Tuesday, 7th Jul 2015

handy manIt’s news that everyone dreads – your property manager calls saying something needs repairing and it will be expensive. However, there are ways to mitigate this scenario.

Owning a large property portfolio can deliver huge financial windfalls, but just like a business, there are many associated costs that investors need to be aware of, including general maintenance.

Maintenance costs should be considered even before purchasing a property because if you can’t afford the maintenance you can’t afford the property.

Some property investors will ignore maintenance issues simply because they don’t want to spend the money.

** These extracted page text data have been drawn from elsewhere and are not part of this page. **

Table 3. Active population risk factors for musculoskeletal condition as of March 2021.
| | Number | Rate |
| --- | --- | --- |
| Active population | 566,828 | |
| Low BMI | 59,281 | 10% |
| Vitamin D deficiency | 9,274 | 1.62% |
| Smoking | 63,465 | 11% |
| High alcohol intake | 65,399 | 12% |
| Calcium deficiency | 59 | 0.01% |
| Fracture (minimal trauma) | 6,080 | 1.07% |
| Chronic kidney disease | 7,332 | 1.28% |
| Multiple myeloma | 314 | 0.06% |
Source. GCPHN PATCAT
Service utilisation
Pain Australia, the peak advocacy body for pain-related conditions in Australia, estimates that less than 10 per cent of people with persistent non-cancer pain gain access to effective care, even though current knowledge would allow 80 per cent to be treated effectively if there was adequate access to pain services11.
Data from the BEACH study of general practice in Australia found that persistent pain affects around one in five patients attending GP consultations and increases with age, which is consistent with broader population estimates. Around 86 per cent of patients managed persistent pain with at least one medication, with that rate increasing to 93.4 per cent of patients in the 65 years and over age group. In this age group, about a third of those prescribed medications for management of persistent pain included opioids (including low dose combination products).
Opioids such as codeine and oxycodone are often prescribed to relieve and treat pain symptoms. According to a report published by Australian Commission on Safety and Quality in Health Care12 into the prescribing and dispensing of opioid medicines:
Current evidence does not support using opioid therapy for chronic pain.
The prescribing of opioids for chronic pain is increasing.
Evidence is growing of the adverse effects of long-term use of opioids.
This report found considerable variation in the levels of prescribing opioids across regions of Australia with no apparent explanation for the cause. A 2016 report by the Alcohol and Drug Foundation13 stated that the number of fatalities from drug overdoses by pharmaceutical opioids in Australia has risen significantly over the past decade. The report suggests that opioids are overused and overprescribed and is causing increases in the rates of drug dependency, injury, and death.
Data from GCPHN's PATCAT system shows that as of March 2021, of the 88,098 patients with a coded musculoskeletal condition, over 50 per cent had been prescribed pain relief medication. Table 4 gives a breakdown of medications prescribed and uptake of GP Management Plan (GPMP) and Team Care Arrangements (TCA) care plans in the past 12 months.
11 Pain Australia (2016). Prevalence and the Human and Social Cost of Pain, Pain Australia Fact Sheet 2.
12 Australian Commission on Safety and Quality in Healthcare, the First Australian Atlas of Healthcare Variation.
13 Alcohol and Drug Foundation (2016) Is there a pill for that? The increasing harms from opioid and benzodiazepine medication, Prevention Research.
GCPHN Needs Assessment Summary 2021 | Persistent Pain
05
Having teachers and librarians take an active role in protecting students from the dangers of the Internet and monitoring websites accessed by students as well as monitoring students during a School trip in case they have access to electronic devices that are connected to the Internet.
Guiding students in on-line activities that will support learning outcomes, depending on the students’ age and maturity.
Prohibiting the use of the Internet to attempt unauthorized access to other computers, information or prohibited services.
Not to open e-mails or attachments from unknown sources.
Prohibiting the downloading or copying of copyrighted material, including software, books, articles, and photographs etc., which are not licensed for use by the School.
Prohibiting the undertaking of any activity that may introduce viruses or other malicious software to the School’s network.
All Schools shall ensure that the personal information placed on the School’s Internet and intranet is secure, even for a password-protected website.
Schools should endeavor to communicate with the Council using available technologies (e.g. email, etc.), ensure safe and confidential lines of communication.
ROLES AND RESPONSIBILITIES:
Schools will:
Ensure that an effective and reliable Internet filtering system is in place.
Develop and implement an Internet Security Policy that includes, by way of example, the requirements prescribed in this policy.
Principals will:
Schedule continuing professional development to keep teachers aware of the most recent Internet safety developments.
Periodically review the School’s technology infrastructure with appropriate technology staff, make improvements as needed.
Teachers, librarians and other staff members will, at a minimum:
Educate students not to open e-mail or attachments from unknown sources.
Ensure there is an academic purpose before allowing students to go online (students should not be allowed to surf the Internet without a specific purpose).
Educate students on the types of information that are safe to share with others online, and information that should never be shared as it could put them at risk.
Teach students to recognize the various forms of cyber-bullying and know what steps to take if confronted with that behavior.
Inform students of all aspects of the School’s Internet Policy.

However, more often than not, tending to minor maintenance issues now will prevent much larger problems in the future, and could potentially save you thousands of dollars.

This is why property investors need to create a maintenance plan and factor in ongoing maintenance costs to their budgets.

Specific areas that are prone to wear and tear or natural deterioration should be identified and a program of maintenance should be implemented.

For example, if you don’t want to do it yourself, budget for an annual gutter clean before winter.

By failing to do so, investors run the risk of their gutters becoming clogged with debris and may face rusting gutters, which will inevitably need replacing – an expensive exercise in any case.

Similarly, investors should also budget for regular tree lopping, replacement of carpets and fresh painting, among other items.

The amount of preventative maintenance needed will vary from property to property.

However, creating a simple maintenance plan and factoring these costs into your budget will help to avoid major unexpected costs in the future.